In Menlo Park, California, a little company called Red Hat Software, which charges $50 for Linux - a sort of DIY version of the Unix operating system whose official logo is a penguin - received a sizeable (but unrevealed) investment from two big names, Netscape and Intel, and two Silicon Valley venture capitalists.

The connection isn't obvious at first. NatWest's problems stemmed from its use of Windows NT, the corporate version of its operating system that you see on most PCs. Many corporations are basing their IT systems around NT and related software: in theory, it makes getting support easier.

The trouble is that NT4, the current version, isn't robust enough for some of the tasks it is being put to. NatWest's cash machine troubles stemmed from a "memory leak" that progressively ate up all the free RAM through the day. Eventually, it stalled the system.

Microsoft says not to worry: it will soon release a new version, NT5, which will solve all of these problems. (This is a familiar refrain from any software company, but especially the Bill Gates behemoth.)

However, in the past few months the definition of "soon" has slipped further and further into 1999, or maybe beyond. Meanwhile, big companies that need something stable, and sooner than Microsoft's "soon", are eyeing up alternatives.

Enter Linux. Released via the Internet in 1991 by Linus Torvalds, then a student at the University of Helsinki in Finland, it is actually free. No company owns it, and changes are only made by Torvalds himself after he has considered comments and suggestions from programmers sent to him via the Internet. Linux runs on Intel-based processors - just as Windows NT does.

"In early '92, the user base went from five long-haired hacker guys to 100. That was a surprise," Torvalds said last week. (He now works at a Silicon Valley software startup company.)

At present, there are about eight million Linux users worldwide; many are Internet service providers who, as do the rest of us, like the price tag of freeware. However, what you save on the Linux license you will probably spend in time finding your way around it, unless you are very, very Unix-savvy.

That is because there is no formal support for Linux, although Torvalds points out that the many Linux fans on the Internet, where it has built up a cult following, will analyse problems and write and test bug patches faster than most commercial software developers will admit to their existence.

Even so, companies like Red Hat have devised a business model where, in return for "buying" a free product, you get a support line.
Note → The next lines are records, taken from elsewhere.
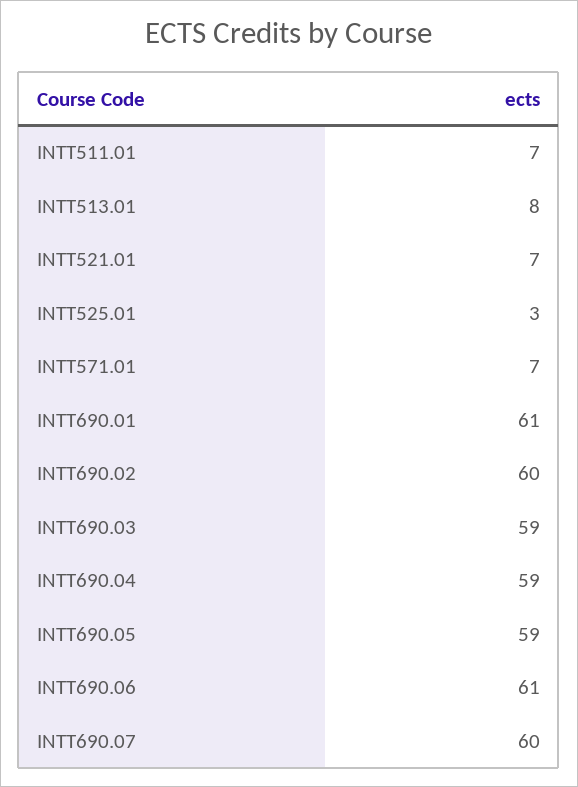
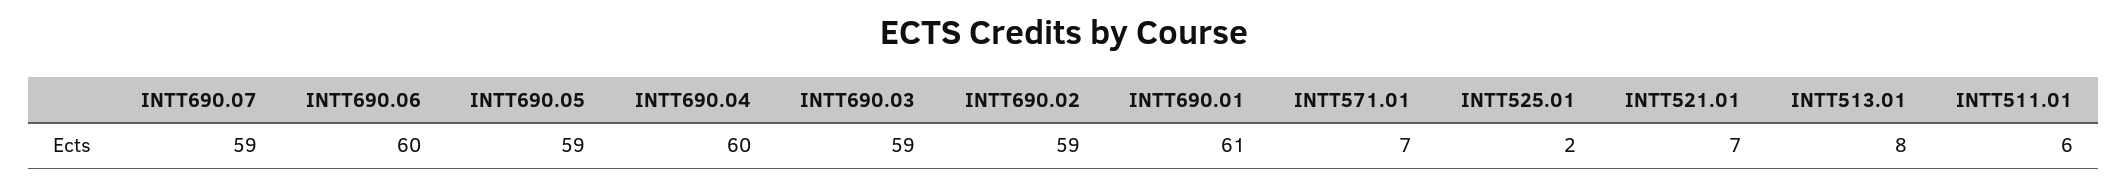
  {
-   "INTT511.01": 7,
+   "INTT511.01": 6,
    "INTT513.01": 8,
    "INTT521.01": 7,
-   "INTT525.01": 3,
+   "INTT525.01": 2,
    "INTT571.01": 7,
    "INTT690.01": 61,
-   "INTT690.02": 60,
+   "INTT690.02": 59,
    "INTT690.03": 59,
-   "INTT690.04": 59,
+   "INTT690.04": 60,
    "INTT690.05": 59,
-   "INTT690.06": 61,
+   "INTT690.06": 60,
-   "INTT690.07": 60
+   "INTT690.07": 59
  }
It is a business model that just might work; as The Unix-Haters' Handbook, written by disgruntled Unix programmers, warns: "Linux is only free if your time is worthless."

The latest investment in Red Hat is intended to help it set up a division specifically to support large corporate customers that use Linux. Why should they want it? It's to do with what companies want out of an "enterprise" operating system.

First, they want it to be stable - not prone to falling over or susceptible to bugs. Despite being only seven years old, Linux's release over the Internet meant that it got straight to the best bug-hunters - battle-hardened Unix programmers. Second, large companies want something "scalable", so that it will run on everything from a PC up to a supercompute. This is, quite literally, true of Linux.

It also helps if it runs on Intel architecture, which means you can shop around for cheaper chips from makers such as AMD and Cyrix, which offer Pentium-alikes. That saves the company from being tied to one supplier.

Increasingly, many companies that have made the change to Linux are finding that they quite like it; their fanaticism is analogous to that for Apple Macs vis-a-vis Windows on PCs. Digital Domain, which created the computer graphics for Titanic, runs its workstations on Linux. Southwestern Bell, the giant US telecoms company, found costs and problems fell when it replaced Windows NT with Linux to monitor network operations.

At the University of Leeds, Mark Conmy, computer software officer, told Computer Weekly magazine last week that Linux scored for reliability: "We have installed 67 Linux machines, and while we have to reboot our NT4 server two or three times a week, we only need to reboot a Linux server every few months." (The university uses both systems to give students exposure to as many platforms as possible.)

But while reliability is critical, an operating system needs commercial software to run on it before it has a chance of leapfrogging the so-far non-existent Windows NT5.

However, that has quietly been happening, too. The big databases from the likes of IBM, Oracle and Sybase are being "ported" to Linux. Databases are key to modern business; and once IBM's DB/2, a real warhorse, is available for it, the operating system will acquire a whole new kudos.

Yes, but does Microsoft really care what happens with some cultish operating system? You betcha. "Freeware is making inroads into the glass house," Steve Ballmer, Microsoft's president, said at the Seybold publishing conference in San Francisco last month. "Are we worried about Linux? ... Sure we are worried."

Microsoft formalised that worry in a filing last week to the US Securities and Exchange Commission, where a note advised existing and potential investors in its stock that "Linux is gaining increasing acceptance" that could eat into Microsoft's market share.

So why should Intel, usually thought of as a Microsoft buddy, want to invest in Red Hat, effectively endorsing a rival operating system? Because if NT and Linux start slugging it out, the benefits will accrue to Intel - after all, both run on its chips.

However, don't expect to see Linux running on a PC near you sometime soon, unless you want to return to the mystifying days when computers spoke in blinking command-line cursors. But Red Hat has a project under way, called Gnome, to devise a graphical user interface; if it works, then Linux may start making a real dent in Bill Gates's desktop domain.